For an upcoming show, I need to fix some scaffold poles (48mm pipe) to a wall as part of the set. The wall is made of cinder block, and is the back wall of our stage, where our cyc should be!

Also, it doesn't need to support any weight, other than that of the the scaff poles themselves. There will be no equipment of actors putting weight on this structure, it is purely there for "looks".

Can anyone suggest the best way to do this without spending huge amounts of money, whilst keeping it safe?

If you need any more information, just ask.

Thanks,
Andy.

PS: I'm based in the UK, if that makes a difference to any answers.

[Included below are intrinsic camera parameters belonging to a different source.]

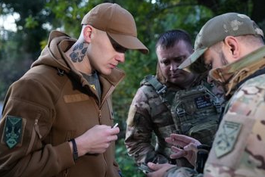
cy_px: 86
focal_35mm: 48
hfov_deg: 41.0
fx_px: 354
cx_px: 149
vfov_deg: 28.1
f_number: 2.8
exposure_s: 1/160
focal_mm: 42
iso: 5000
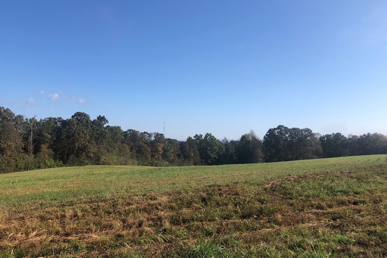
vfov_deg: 37.8
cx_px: 186
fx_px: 376
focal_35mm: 35
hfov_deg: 54.4
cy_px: 110
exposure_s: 1/2088
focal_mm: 3.99
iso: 20
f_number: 1.8
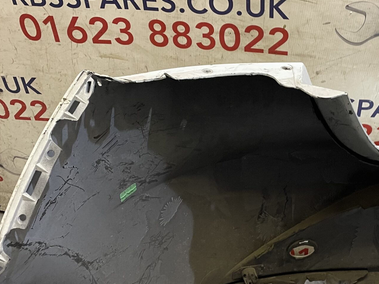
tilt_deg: -49.1
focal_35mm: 52
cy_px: 191
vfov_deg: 27.8
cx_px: 239
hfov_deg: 36.6
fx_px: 569
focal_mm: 4.2
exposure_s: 1/50
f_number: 1.6
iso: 200
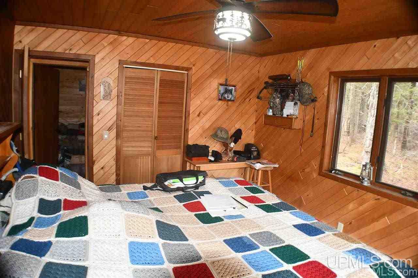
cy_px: 139
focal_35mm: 30
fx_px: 348
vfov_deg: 43.6
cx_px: 209
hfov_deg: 61.9
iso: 800
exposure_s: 1/60
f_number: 3.8
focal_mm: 20
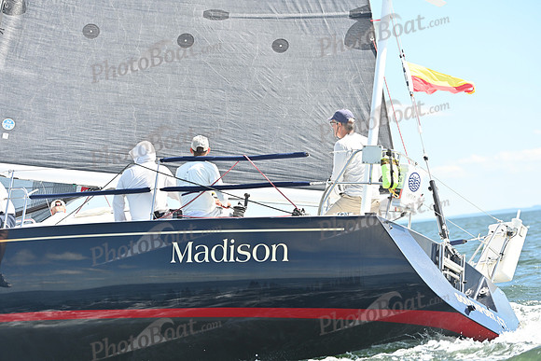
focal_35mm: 110
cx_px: 270
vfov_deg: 12.5
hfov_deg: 18.6
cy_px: 180
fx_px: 1653
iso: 250
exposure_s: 1/1600
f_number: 4.5
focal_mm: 110
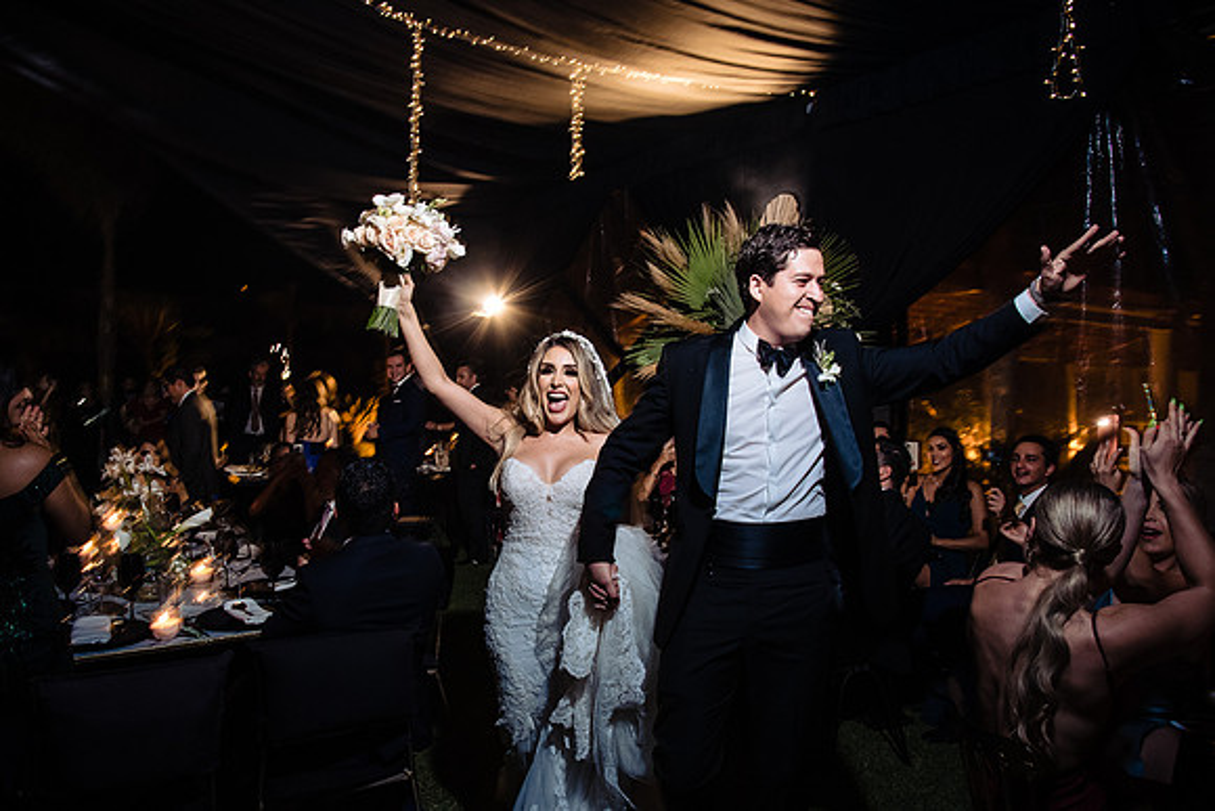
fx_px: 876
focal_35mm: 26
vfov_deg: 49.7
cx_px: 562
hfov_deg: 69.4
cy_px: 407
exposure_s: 1/50
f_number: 7.1
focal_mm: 24
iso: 2000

EDIT: I'm guessing the best way for this is a wall to pipe bracket: http://www.doughty-engineering.co.uk/cgi-bin/trolleyed_public.cgi?action=showprod_T33310
Any other alternatives?


----------



## DaveySimps (Jan 23, 2009)

The pipe bracket anchored to the wall with Tapcons (blue masonary screws) should do the trick.

~Dave


----------



## Van (Jan 23, 2009)

I agree with Davey. Tapcons should work and I'm sure they must be availible in the UK. 
Almost every other technique for attaching to a CMU wall will require drilling, inserting a; toggle, lug, or some other form of interior mechanical device. There are aheasives made to adhere to CMU but they are not easily removed. 
From your post it appears you were ready for all the caveats, and possible questions about load bearing etc. I'm proud you thought ahead. Just make sure you take the darn thing down right after the show or the Sparkies will wind up hanging lights off of it.


----------



## AndyPandy (Jan 23, 2009)

ah ha. Cheers for the speedy responses. I will investigate Tapcons and see what I can find.

Theres no need to worry about it being used for hanging lamps off on a later production since the bars are being hired in for the duration of the show, and I happen to also be the lampie working this. (its pretty small scale)

Will let you know the outcome of my investigations/work.


----------



## cdub260 (Jan 23, 2009)

Here's a link to Tapcon's website.

Also a quick google search revealed several UK suppliers for Tapcons.


----------



## TheDonkey (Jan 23, 2009)

As a completely different alternative, cover the wall with plywood/fabric/paper/whatever, and paint it in a scaffold pattern?


----------